**Given text**

The Rise and Fall of Hadoop

As far as Big Data technology goes, none has more history behind it than Hadoop. Started by Yahoo engineers and later taken over by the Apache Foundation, Hadoop solidified itself early on as the de facto Big Data processing engine.

All the conditions were ripe for Hadoop's rise: Google engineers had published a paper on MapReduce and built the technology on top of it, Yahoo was still a major player in the search industry, and the internet had a sudden growth spurt.

Hadoop's fall began with the widespread adoption of cloud computing, with on-premises processing falling out of love. Storage, maintenance and processing costs are all considerably cheaper in the cloud than on-premises. These economic challenges are what led to the formation and growth of Hadoop vendors such as Cloudera, Hortonworks and MapR.

Four years after their formation, Cloudera and Hortonworks were declared no longer profitable, announcing a merger that placed their market cap at a combined $5.2 billion.

With MapR's announcement of closure by the end of 2019, it's hard to argue for Hadoop's continual dominance of the Big Data industry. Even Google has sunset MapReduce (an integral part of Hadoop) in favor of newer home-grown technology.

However unfortunate Hadoop's position may seem, it's in the same position relatively old languages such as COBOL have in the tech space. Almost every ATM on Earth runs COBOL code, but the language is hardly being learned by people new to programming.

Hadoop is going to find its place in many industries as a legacy technology – the only thing keeping it going is pure inertia. Hadoop remains alive… for now.

The Rise of Spark

While the media was busy flexing the kind of power Hadoop could offer anyone dealing with Big Data, a silent contender rose amidst its ranks. Spark was initially expected to be a plug-in module for Hadoop, but has outgrown its older brother to the point Spark without Hadoop is becoming the new reality.

Spark made its way in the market as a faster, more modern alternative to Hadoop. Sure, the two can be used together, but developers reasoned: why go through all the trouble?

**Questions**
#1 Translate this sentence from the text about Hadoop into Spanish: "Spark made its way in the market as a faster, more modern alternative to Hadoop."
#2 Copy out the part of the text about Hadoop between "While the media" and "all the trouble?", inclusive.

**Material shown**
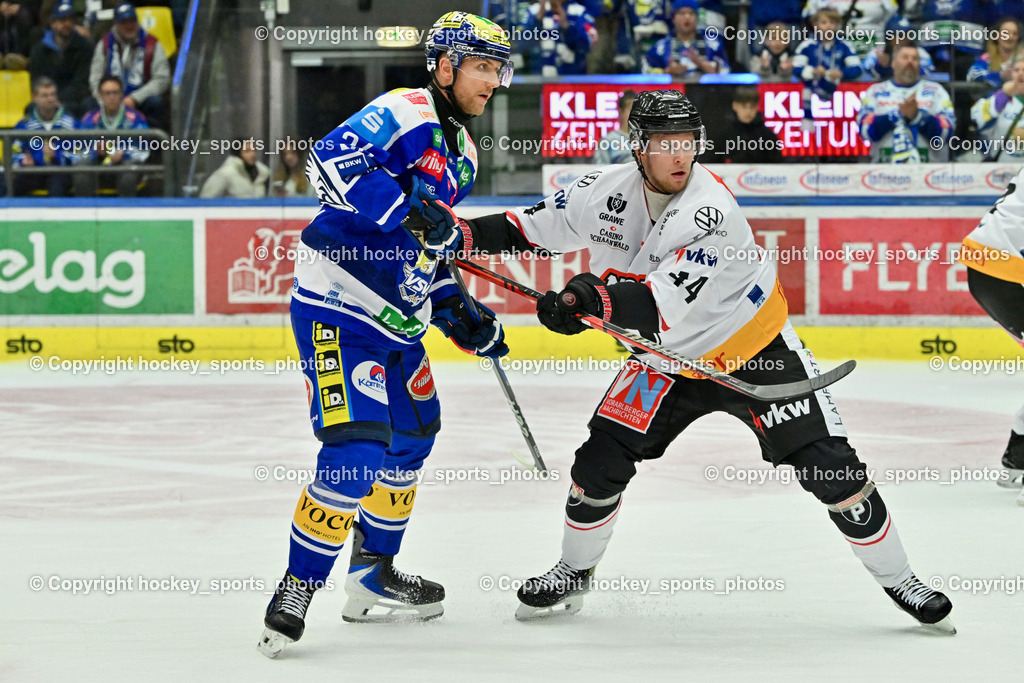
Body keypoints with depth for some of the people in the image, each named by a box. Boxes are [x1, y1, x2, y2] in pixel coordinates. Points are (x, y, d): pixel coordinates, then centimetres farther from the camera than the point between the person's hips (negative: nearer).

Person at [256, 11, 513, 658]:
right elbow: (332, 161, -29)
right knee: (357, 449, -17)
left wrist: (460, 314, 17)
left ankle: (372, 579, 34)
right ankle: (297, 591, -7)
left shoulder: (461, 153, 16)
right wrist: (411, 210, -33)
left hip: (395, 316, 10)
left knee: (411, 437, 19)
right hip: (338, 306, -10)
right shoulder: (405, 114, -13)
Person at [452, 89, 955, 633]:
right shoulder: (607, 191, -13)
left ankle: (896, 579, 7)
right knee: (601, 460, -4)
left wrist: (590, 298, -55)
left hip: (756, 352, -5)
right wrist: (467, 234, -11)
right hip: (669, 360, 5)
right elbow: (538, 227, 3)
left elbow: (662, 306, -42)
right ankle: (574, 572, 21)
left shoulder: (711, 212, -33)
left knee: (831, 468, -11)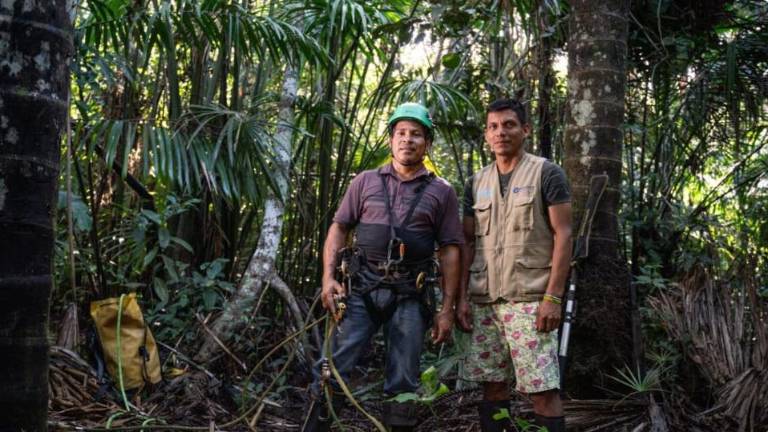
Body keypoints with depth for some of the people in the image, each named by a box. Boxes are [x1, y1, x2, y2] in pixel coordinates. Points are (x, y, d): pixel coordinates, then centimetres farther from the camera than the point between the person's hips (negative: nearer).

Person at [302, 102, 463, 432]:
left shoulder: (442, 192, 5)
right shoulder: (366, 181, 8)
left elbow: (450, 250, 4)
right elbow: (339, 227, 9)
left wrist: (447, 308, 0)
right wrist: (328, 277, -4)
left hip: (409, 296, 0)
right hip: (362, 288, 0)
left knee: (402, 385, 7)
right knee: (331, 369, -6)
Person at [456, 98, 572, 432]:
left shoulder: (546, 174, 0)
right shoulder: (476, 184, 14)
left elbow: (563, 236, -5)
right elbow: (468, 243, 14)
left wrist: (553, 296, -13)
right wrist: (462, 298, 5)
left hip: (529, 299, -5)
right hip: (484, 301, 5)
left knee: (543, 389, -5)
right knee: (492, 384, 8)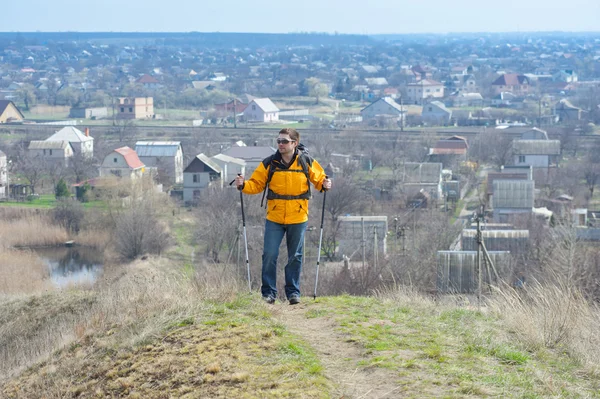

**Exercise responses**
#1 Spark se abrió paso en el mercado como una alternativa más rápida y moderna a Hadoop.

#2
While the media was busy flexing the kind of power Hadoop could offer anyone dealing with Big Data, a silent contender rose amidst its ranks. Spark was initially expected to be a plug-in module for Hadoop, but has outgrown its older brother to the point Spark without Hadoop is becoming the new reality.

Spark made its way in the market as a faster, more modern alternative to Hadoop. Sure, the two can be used together, but developers reasoned: why go through all the trouble?